Tuesday, 02 January 2024 12:17 GMT

Comando Vermelho Breaches PCC's São Paulo Heartland


(MENAFN- The Rio Times) Key Points

- Rio de Janeiro's Comando Vermelho has established an operational cell in Rio Claro, São Paulo, directly on the PCC-controlled "Rota Caipira" - Brazil's main overland corridor for drugs and weapons from Bolivia and Paraguay

- Prosecutors last week seized R$33 million ($5.9 million) in assets and issued 19 arrest warrants targeting the CV network, which moves up to R$5 million ($890,000) monthly in drugs and weapons

- The PCC earns an estimated R$10 billion ($1.8 billion) annually and investigators say the CV incursion, while significant locally, does not threaten the PCC's statewide dominance

A Brazil drug trafficking rivalry that has simmered for nearly a decade between the country's two largest criminal organizations has found an unlikely new front: a 200,000-person city in the agricultural heartland of São Paulo state. Rio Claro, situated on the strategic "Rota Caipira" smuggling corridor that channels cocaine and weapons from Bolivia and Paraguay into Brazil's southeast, has become the stage for a territorial confrontation between the Rio de Janeiro-based Comando Vermelho (CV) and the São Paulo-based Primeiro Comando da Capital (PCC). The Rio Times, a Latin American financial news outlet, examines how the escalating gang conflict threatens security along one of South America's most important drug transit routes.

How the Comando Vermelho Breached PCC Territory

The CV's foothold in São Paulo grew out of a local power struggle rather than a strategic invasion. Beginning around 2021, a group called the Bonde do Magrelo - led by Anderson Ricardo de Menezes, dubbed the "Marcola of the opposition" - began killing PCC-affiliated dealers in the Rio Claro area. The gang included PCC dissidents who had fallen out with the dominant faction. After Menezes was arrested in May 2023, his lieutenant Leonardo Felipe Calixto, known as "Léo Bode," took command and formally joined the Comando Vermelho, seeking protection from the Rio de Janeiro faction.

Supplied data:
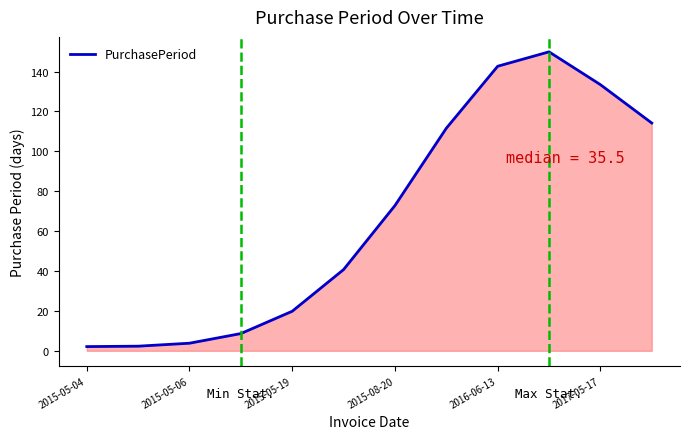

What is the greatest value displayed?

149.9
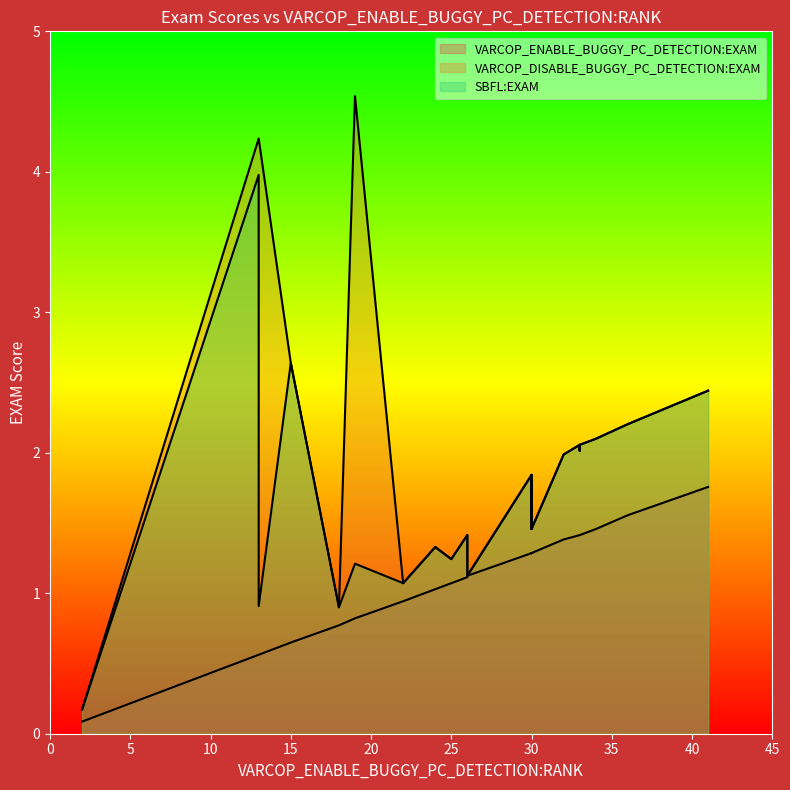

Which series has the largest total across all categories?

VARCOP_DISABLE_BUGGY_PC_DETECTION:EXAM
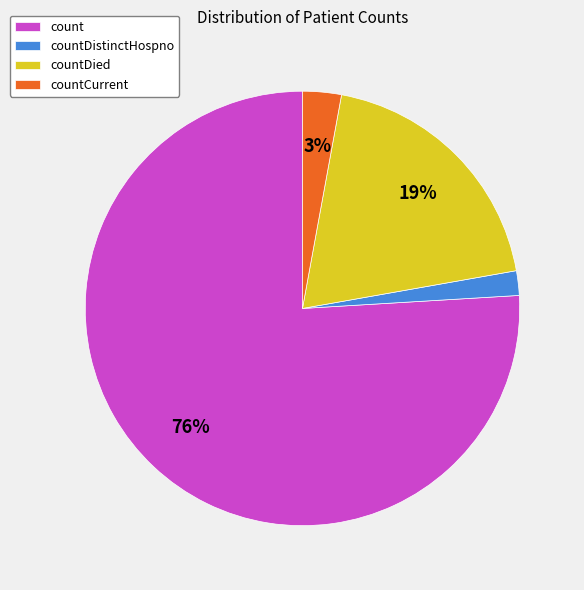

To the nearest percent, what is the combined percentage of countCurrent and count?

79%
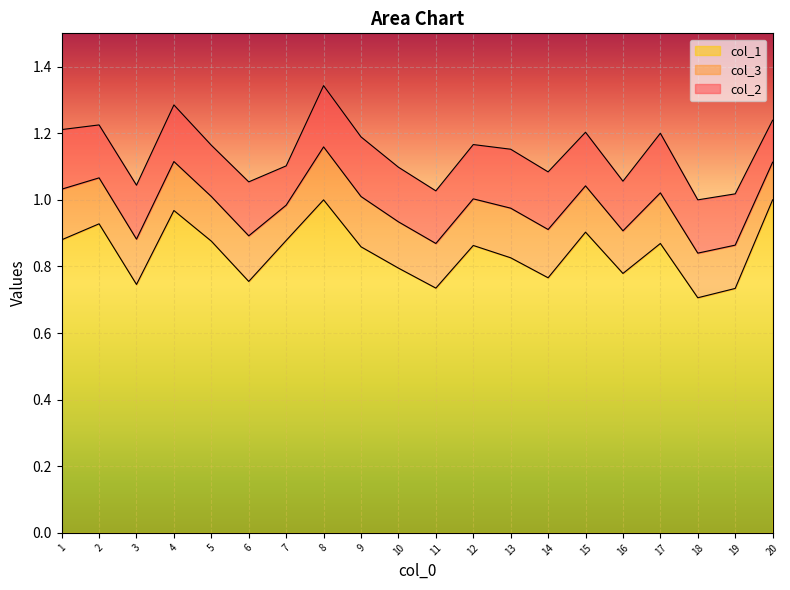

The col_1 series shows 1.3 at 19. True or false?

False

Exercises:
1. Copy word for word the part of the listing that opens with the line containing "Which series has" and runs through the end of the listing, both included, but leave out the pictures.
2. Pick up the article on the Comando Vermelho's incursion into PCC territory in Rio Claro right where it stops.

Responses per task:
1.
Which series has the largest total across all categories?

VARCOP_DISABLE_BUGGY_PC_DETECTION:EXAM

To the nearest percent, what is the combined percentage of countCurrent and count?

79%

The col_1 series shows 1.3 at 19. True or false?

False

2.
Researcher Armando Medina of the Federal University of São Carlos said the CV exploited an opportunity it did not create. The faction needed an entry point into São Paulo's "wall," and the Bonde do Magrelo's conflict with the PCC provided it. The CV supplied drugs, weapons, and operational know-how; in return, it gained a presence on the Rota Caipira - a corridor the PCC has controlled since the 2016 assassination of border kingpin Jorge Rafaat ended a two-decade truce between the factions.

Operation Linea Rubra Targets the Network

Last week, São Paulo's organized crime unit (Gaeco) launched Operation Linea Rubra, targeting the CV's logistical, financial, and operational infrastructure in the Rio Claro region. Courts authorized the seizure of up to R$33 million ($5.9 million) in bank accounts, 12 properties, and 103 vehicles linked to the network, plus the blocking of 35 individual and corporate tax IDs. Nineteen arrest warrants were issued. Calixto, identified as the cell's leader responsible for coordinating large-scale drug distribution and authorizing executions, remains a fugitive reportedly sheltering in CV-controlled communities in central Rio de Janeiro.

The investigation documented the CV cell moving more than R$1.19 million ($212,000) in under a month, with police estimating monthly revenue reaching R$5 million ($890,000) during peak periods. A 2025 raid in nearby Hortolândia uncovered nearly 100 kilograms of cocaine, marijuana, and hashish at a rural logistics depot, along with firearms, ammunition, and U.S. dollar cash. Some drug packages bore the CV's initials - an unusual detail this far into PCC-dominated territory.

Brazil Drug Trafficking Rivalry in Perspective

Police and prosecutors caution against overstating the CV's advance. The PCC generates an estimated R$10 billion ($1.8 billion) annually, operates in at least 28 countries, and has pivoted from street-level dealing to international wholesale trafficking through major ports and airports. The CV cell's revenues, while locally significant, represent a fraction of that scale. Investigators told O Estado de S. Paulo that the PCC initially ignored the conflict as a local dealer dispute, but eventually sent a senior figure to the region to contain the violence after late-2024 killings escalated.

The broader pattern in the Brazil drug trafficking rivalry, however, is noteworthy. Documents compiled by Metrópoles show CV presence in at least 23 São Paulo cities over the past three years, concentrated along the northern coast, Vale do Paraíba, and eastern interior. Security analysts suggest the PCC's strategic shift toward international operations has left gaps in retail drug markets that the CV is filling. Whether this constitutes a serious challenge to PCC hegemony or merely occupies spaces the dominant faction has vacated remains an open question - one that will be answered by whether the violence stays contained or spreads along the Rota Caipira.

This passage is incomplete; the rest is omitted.